Amid all the revolutionary ideologies which have engulfed the world in conflict; and in the so-called sexual revolution which threatens the very foundations of marriage and the family, we can say that it is this revolution of love which can alone save and raise-up humanity anew. For the children, it was a revolution which began with a deepening sense of the mystery and reality of the Eucharist; in their taking the Gospel to their hearts by the prayer of the Rosary, the prayer of Mary’s own heart; in glimpsing the reality of Hell and endless loss which is the consequence of mortal sin; and in discovering the power of intercessory prayer and penance for the conversion of sinners, the conversion of the human heart. They were led to recognise that it is sin and error that lead the world into increasing disaster, while Divine grace and mercy alone can save humanity.

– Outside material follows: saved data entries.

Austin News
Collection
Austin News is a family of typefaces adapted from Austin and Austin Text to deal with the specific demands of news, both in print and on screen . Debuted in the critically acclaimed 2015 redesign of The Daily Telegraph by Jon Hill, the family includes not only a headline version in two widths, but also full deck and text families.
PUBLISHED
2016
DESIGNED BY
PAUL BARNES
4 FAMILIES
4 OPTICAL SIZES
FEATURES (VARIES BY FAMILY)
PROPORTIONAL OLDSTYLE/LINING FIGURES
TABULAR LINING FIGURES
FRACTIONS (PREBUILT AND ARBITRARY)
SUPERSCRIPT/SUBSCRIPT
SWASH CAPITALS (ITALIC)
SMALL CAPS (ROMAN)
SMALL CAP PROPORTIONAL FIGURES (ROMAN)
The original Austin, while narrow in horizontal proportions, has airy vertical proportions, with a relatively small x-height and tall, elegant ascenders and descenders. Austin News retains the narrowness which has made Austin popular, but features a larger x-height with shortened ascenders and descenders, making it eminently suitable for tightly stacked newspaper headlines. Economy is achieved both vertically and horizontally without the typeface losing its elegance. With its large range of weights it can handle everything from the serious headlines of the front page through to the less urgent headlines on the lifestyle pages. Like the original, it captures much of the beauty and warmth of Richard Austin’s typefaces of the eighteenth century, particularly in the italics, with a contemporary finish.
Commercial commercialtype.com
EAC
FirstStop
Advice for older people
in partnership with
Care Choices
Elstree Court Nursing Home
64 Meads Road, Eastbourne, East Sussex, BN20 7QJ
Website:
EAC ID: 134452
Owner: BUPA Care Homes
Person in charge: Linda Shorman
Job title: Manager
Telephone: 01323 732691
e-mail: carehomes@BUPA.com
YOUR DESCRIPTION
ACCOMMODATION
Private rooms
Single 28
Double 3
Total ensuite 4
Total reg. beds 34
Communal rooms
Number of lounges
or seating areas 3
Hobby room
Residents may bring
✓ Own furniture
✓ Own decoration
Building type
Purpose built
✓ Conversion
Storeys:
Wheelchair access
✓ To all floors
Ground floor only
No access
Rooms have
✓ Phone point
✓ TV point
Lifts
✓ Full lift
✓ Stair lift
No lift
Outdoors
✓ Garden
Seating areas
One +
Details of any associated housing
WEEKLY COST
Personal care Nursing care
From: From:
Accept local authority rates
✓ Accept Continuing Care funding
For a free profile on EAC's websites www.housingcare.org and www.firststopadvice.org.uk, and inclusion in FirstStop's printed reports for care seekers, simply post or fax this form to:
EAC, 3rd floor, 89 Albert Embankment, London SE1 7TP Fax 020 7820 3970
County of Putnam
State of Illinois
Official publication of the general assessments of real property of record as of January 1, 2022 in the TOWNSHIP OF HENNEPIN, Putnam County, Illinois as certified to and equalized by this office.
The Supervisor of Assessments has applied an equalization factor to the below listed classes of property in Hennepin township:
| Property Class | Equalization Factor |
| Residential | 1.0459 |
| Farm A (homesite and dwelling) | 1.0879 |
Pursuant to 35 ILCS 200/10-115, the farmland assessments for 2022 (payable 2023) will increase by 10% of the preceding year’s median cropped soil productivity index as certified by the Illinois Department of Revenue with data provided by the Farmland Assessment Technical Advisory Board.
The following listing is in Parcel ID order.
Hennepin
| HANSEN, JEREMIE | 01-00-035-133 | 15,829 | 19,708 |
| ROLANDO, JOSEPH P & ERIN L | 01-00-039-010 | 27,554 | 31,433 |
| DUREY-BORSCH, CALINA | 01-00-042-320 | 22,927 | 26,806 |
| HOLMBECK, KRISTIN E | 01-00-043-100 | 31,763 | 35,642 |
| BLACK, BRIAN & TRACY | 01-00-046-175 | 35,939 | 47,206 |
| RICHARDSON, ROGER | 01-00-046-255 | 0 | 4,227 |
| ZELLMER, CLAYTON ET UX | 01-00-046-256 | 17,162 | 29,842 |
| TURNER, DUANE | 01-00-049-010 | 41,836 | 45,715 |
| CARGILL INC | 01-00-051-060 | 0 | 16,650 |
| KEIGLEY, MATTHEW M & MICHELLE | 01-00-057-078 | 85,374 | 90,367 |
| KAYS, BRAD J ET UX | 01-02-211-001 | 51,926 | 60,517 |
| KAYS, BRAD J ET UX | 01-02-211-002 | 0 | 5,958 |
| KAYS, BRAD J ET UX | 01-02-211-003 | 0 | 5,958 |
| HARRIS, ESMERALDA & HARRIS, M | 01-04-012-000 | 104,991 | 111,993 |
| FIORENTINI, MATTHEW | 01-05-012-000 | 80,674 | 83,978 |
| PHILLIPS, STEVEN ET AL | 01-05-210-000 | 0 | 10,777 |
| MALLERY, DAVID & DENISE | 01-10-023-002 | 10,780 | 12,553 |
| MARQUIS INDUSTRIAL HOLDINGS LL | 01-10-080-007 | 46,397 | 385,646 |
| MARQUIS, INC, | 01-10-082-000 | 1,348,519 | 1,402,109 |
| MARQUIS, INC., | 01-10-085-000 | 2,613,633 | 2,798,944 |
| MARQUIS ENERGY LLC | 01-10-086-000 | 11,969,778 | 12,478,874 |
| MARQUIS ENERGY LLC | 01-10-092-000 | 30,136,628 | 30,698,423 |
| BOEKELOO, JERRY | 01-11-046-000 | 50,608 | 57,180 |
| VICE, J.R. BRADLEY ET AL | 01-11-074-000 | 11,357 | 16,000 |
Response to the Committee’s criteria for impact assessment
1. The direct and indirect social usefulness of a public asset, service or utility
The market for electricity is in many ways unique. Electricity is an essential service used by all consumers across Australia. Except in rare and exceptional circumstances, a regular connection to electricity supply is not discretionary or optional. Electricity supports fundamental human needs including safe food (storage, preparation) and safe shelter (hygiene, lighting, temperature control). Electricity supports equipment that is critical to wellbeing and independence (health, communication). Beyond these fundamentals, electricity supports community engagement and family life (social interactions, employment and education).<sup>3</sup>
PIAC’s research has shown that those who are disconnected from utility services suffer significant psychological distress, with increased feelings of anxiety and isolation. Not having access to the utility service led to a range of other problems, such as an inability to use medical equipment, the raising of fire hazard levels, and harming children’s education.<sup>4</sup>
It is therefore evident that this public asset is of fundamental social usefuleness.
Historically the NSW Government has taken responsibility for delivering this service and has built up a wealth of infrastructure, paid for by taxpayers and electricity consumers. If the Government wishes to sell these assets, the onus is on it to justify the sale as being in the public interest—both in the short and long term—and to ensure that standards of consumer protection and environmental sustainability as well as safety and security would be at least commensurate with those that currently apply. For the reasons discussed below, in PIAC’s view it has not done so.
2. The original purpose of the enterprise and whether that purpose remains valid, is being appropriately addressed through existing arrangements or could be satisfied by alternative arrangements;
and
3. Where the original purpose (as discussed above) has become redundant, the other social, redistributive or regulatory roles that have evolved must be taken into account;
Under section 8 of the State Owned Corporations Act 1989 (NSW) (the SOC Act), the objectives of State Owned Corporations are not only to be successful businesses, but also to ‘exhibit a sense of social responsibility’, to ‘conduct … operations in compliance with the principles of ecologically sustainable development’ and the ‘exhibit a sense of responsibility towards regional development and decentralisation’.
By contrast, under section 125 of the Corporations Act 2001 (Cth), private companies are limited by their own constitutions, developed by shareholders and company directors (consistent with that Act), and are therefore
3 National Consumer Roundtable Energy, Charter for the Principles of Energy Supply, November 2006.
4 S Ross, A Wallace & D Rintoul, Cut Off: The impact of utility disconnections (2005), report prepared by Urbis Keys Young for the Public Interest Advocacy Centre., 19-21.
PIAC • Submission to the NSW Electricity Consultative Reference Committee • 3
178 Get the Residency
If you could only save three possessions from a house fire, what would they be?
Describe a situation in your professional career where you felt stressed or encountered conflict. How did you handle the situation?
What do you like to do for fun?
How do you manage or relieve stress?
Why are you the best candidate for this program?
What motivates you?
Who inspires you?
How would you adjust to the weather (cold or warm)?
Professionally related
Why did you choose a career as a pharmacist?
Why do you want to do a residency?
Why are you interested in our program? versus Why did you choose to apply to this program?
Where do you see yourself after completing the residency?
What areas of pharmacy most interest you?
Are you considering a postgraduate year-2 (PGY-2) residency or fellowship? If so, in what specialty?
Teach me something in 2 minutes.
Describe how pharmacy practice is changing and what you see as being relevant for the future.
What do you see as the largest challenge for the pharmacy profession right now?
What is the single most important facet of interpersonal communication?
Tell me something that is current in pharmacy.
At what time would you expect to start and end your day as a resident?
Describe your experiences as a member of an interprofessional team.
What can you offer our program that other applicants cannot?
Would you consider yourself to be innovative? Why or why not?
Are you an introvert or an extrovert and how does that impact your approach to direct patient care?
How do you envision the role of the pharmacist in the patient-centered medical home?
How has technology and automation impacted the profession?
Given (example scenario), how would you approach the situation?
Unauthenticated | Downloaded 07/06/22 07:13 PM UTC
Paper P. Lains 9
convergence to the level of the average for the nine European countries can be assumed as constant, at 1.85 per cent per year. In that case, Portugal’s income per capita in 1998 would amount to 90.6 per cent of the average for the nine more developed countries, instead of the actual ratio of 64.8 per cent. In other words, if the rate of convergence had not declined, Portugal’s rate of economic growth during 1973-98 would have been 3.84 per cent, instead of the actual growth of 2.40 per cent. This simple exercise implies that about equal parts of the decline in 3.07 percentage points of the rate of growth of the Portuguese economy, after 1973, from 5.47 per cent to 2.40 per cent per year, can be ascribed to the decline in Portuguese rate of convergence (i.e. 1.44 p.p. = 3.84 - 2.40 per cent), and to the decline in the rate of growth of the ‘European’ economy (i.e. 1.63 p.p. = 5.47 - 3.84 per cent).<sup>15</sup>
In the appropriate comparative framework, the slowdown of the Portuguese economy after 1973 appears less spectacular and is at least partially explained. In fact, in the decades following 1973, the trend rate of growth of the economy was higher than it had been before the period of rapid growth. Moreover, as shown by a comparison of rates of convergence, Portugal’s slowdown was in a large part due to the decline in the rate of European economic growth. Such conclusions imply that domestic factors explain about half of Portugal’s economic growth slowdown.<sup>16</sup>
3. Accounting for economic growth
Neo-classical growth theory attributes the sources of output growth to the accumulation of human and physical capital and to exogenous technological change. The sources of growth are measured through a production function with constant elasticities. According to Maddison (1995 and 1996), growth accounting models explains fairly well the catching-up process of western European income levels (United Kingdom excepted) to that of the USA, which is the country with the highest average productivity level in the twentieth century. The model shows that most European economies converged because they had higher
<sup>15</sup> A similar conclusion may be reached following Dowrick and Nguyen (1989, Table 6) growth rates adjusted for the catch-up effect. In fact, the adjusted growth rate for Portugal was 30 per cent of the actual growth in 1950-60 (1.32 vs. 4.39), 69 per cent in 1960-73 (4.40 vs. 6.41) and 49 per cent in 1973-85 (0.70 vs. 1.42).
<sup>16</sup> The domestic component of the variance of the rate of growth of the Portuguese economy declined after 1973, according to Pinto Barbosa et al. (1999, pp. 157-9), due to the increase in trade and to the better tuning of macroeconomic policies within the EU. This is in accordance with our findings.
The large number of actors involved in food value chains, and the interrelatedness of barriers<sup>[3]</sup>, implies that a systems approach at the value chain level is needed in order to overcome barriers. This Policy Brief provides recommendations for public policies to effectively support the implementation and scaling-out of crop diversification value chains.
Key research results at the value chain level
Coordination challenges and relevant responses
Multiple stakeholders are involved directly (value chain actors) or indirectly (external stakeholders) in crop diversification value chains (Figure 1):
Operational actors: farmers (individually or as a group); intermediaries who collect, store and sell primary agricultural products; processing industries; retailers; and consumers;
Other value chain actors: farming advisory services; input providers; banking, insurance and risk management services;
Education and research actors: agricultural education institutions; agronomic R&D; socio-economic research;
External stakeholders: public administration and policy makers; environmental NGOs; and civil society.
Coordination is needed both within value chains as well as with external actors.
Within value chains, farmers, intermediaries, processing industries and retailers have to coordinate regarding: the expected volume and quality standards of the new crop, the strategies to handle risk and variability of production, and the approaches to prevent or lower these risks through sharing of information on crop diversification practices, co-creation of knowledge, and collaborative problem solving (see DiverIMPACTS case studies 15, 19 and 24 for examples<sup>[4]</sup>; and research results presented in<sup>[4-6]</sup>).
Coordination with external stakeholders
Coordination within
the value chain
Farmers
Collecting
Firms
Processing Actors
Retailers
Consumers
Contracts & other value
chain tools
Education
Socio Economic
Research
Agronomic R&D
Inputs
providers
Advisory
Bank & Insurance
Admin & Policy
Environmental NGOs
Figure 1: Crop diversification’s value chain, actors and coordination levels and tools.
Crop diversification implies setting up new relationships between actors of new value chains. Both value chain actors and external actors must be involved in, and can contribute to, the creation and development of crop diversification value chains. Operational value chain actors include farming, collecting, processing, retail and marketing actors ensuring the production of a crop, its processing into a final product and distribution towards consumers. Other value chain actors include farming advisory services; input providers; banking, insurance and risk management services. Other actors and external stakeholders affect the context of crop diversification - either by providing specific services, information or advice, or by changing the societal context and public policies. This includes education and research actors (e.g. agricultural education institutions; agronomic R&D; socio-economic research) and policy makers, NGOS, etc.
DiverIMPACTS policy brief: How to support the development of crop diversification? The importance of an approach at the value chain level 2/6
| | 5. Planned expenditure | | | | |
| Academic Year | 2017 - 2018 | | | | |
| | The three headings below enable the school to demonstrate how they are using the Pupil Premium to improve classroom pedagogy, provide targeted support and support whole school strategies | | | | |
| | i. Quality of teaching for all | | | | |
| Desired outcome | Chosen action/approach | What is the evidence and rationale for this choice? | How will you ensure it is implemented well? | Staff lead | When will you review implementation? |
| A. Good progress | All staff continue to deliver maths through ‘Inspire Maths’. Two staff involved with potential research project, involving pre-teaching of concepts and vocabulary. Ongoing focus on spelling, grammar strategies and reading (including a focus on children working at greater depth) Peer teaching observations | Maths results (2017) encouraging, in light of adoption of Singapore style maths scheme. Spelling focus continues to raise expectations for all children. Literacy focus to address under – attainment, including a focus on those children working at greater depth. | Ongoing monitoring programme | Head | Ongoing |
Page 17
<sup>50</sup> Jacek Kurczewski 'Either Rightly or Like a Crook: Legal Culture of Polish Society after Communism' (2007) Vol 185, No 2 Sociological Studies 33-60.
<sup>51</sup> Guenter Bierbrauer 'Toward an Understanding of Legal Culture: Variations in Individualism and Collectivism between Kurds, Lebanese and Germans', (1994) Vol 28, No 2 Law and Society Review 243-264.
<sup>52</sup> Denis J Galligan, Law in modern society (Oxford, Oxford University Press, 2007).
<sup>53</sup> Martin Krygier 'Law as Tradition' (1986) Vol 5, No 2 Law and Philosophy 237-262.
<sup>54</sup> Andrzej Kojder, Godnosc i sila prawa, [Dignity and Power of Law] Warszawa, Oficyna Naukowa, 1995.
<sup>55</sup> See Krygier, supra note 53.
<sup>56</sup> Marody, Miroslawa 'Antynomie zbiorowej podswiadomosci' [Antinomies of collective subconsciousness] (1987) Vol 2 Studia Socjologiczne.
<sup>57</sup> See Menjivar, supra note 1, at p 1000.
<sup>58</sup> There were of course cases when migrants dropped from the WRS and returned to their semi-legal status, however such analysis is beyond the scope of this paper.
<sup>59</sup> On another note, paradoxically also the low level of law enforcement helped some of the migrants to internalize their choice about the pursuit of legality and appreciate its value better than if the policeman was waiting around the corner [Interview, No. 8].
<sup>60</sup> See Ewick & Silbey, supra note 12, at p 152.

In this light, we can understand why Saint John Paul II said something which at first sounds startling, declaring that: the message of Fatima is more relevant today than it was in May 1917. We, too, need to learn from the peace plan entrusted to three young children. Jacinta and Francisco would die in childhood, while Lucia would live into her 90s as a witness to these events. Last Saturday, Pope Francis canonised two of the children, not because they had seen Our Lady but because in their young lives they had reached the perfection of love, the fullness of Christian life which you and I still strive.

It is the relics of these two saints that we venerate in this Cathedral today. With Saint Jacinta and Saint Francisco, we ask Our Lady to guide us through the dangers and errors of our own time and allow us to witness the triumph of her Immaculate Heart. Like a generation before us in this Cathedral, we now implore Our Lady to come to our help as she hastened to aid of Elizabeth; to join with us now in constant prayer as she did with the Church at the beginning; and to be for us now “the great sign” of hope in the midst of the Church’s struggle and the promise of her victory.